Cardington site homes set for approval
- Published
A council is set to approve nearly 500 new homes on an historic airfield in Bedfordshire in the face of opposition.
Bedford Borough Council will decide on an application for housing on the former RAF Cardington site on Monday.
The former airfield is home to two giant sheds built for airships in the 1930s and now Grade 2 listed buildings.
Residents and some conservation groups said the housing plans will affect views of the historic sheds and could stop new airship businesses setting up.
The developer, Fosbern, has already started restoring one shed which housed the historic R101 airship that crashed at Beauvais in France in 1930 on maiden flight to India.
Affordable housing reduced
A planners' report, said: "These two massive structures are currently surrounded by the relatively flat and expansive former airfield which remains largely undeveloped and laid to grass."
The report recommends allowing 167 homes south east of the sheds and 425 on the east side.

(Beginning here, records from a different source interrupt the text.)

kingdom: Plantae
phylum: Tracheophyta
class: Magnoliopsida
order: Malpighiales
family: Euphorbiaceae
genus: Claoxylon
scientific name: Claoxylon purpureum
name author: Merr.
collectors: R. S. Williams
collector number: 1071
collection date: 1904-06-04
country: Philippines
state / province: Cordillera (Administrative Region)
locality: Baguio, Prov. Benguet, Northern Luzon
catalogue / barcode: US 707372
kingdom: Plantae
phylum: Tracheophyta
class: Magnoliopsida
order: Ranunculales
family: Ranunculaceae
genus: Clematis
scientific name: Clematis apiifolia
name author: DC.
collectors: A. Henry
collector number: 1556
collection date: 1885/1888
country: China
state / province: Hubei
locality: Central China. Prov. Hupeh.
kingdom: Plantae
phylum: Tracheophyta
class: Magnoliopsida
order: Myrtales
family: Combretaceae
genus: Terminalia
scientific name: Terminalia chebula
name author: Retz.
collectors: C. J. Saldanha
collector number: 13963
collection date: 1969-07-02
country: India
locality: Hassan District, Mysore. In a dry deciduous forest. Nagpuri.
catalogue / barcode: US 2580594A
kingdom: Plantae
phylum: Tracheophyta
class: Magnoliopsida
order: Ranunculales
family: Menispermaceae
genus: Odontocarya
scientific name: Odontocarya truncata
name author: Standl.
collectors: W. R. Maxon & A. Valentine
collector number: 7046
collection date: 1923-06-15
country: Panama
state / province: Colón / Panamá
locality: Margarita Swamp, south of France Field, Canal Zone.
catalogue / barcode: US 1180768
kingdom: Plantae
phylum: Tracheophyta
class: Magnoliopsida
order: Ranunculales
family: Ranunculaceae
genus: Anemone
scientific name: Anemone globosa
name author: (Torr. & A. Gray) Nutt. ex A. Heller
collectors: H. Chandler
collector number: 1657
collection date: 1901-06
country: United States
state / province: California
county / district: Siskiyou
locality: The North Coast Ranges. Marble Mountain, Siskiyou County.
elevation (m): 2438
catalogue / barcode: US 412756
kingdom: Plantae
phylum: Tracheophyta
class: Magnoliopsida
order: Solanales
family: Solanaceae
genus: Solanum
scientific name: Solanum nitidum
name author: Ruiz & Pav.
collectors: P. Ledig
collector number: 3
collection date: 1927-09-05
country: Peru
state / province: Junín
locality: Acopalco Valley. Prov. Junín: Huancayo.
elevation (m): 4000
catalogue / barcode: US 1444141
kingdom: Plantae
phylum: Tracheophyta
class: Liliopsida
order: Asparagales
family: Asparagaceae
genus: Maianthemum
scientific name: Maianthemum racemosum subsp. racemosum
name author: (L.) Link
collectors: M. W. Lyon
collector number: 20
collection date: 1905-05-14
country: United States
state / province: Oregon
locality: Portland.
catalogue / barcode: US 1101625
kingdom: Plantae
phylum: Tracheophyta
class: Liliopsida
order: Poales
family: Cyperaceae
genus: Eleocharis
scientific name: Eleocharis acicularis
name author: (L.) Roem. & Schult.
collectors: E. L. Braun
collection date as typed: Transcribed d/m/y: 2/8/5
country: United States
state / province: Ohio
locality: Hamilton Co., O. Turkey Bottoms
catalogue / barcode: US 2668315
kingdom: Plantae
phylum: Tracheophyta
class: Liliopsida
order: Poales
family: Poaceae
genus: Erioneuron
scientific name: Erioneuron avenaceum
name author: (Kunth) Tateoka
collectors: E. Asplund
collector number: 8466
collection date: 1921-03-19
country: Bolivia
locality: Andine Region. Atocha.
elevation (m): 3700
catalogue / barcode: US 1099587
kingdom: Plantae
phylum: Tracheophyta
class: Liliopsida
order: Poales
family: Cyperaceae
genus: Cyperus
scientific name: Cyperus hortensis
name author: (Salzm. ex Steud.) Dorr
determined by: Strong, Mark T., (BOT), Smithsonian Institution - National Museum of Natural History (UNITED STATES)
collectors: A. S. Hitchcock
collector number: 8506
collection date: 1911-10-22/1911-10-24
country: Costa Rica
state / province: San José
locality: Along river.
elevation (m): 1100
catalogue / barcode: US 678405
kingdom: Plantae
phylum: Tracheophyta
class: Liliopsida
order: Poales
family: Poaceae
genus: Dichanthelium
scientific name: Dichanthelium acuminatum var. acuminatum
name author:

The Meteorological Office has a research station on the site and said the buildings would interfere with their wind measurements and weather reports.
Local residents objected to the development on grounds that it would have a "detrimental effect" on an historic site, damaging local heritage and could prevent further development of airship transport systems of the future.
Fosbern said it was putting about £10m into restoring Hangar No 1, which is a Grade 2 listed building "at national risk".